> _WHAT YOU SHOULD DO_
Transcribe the data below verbatim, from the line containing "elevation (m): 2743" through the end of the data.

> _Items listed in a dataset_
● ● ● ● ● ● ●

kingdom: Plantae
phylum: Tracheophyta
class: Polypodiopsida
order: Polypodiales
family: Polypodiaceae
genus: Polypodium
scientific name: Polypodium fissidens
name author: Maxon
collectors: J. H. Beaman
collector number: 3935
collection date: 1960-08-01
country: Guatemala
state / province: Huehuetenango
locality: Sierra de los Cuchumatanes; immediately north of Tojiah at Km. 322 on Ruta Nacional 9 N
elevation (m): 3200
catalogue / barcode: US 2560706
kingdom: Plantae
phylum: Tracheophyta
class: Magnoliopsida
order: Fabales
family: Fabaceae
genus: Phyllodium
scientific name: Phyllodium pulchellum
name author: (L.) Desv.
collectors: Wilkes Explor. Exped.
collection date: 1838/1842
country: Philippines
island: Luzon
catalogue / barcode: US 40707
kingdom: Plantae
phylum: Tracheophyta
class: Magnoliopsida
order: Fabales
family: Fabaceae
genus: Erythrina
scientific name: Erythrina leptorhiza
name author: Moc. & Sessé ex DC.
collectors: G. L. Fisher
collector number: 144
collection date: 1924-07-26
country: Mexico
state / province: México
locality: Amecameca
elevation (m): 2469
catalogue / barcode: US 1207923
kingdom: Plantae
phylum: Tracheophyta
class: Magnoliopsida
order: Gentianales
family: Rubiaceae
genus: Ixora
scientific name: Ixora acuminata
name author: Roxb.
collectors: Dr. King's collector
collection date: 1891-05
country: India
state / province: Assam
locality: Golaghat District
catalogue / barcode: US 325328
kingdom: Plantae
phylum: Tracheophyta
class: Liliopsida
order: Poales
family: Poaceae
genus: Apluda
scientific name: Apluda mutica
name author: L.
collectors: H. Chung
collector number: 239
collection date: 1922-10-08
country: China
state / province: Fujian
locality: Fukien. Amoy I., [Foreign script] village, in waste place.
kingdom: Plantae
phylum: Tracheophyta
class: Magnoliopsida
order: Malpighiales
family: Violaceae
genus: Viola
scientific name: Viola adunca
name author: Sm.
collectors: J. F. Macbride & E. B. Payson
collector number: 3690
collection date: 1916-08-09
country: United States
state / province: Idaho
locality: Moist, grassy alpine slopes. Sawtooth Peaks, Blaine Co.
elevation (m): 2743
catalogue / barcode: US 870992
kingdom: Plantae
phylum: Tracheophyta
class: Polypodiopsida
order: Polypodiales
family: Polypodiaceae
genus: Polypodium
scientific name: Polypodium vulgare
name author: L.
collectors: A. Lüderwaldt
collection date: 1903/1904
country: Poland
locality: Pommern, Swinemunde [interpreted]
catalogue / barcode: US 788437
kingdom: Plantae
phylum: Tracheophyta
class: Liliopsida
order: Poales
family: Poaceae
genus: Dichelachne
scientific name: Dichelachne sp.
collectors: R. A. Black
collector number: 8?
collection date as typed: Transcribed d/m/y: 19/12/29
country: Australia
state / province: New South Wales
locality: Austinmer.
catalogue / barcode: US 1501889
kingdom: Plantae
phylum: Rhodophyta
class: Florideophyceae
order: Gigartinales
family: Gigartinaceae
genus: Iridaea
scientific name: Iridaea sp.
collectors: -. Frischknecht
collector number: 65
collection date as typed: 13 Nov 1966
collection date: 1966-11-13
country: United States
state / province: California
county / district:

● ● ● ● ● ● ●

> _ANSWER FOR THIS EXERCISE_
elevation (m): 2743
catalogue / barcode: US 870992
kingdom: Plantae
phylum: Tracheophyta
class: Polypodiopsida
order: Polypodiales
family: Polypodiaceae
genus: Polypodium
scientific name: Polypodium vulgare
name author: L.
collectors: A. Lüderwaldt
collection date: 1903/1904
country: Poland
locality: Pommern, Swinemunde [interpreted]
catalogue / barcode: US 788437
kingdom: Plantae
phylum: Tracheophyta
class: Liliopsida
order: Poales
family: Poaceae
genus: Dichelachne
scientific name: Dichelachne sp.
collectors: R. A. Black
collector number: 8?
collection date as typed: Transcribed d/m/y: 19/12/29
country: Australia
state / province: New South Wales
locality: Austinmer.
catalogue / barcode: US 1501889
kingdom: Plantae
phylum: Rhodophyta
class: Florideophyceae
order: Gigartinales
family: Gigartinaceae
genus: Iridaea
scientific name: Iridaea sp.
collectors: -. Frischknecht
collector number: 65
collection date as typed: 13 Nov 1966
collection date: 1966-11-13
country: United States
state / province: California
county / district:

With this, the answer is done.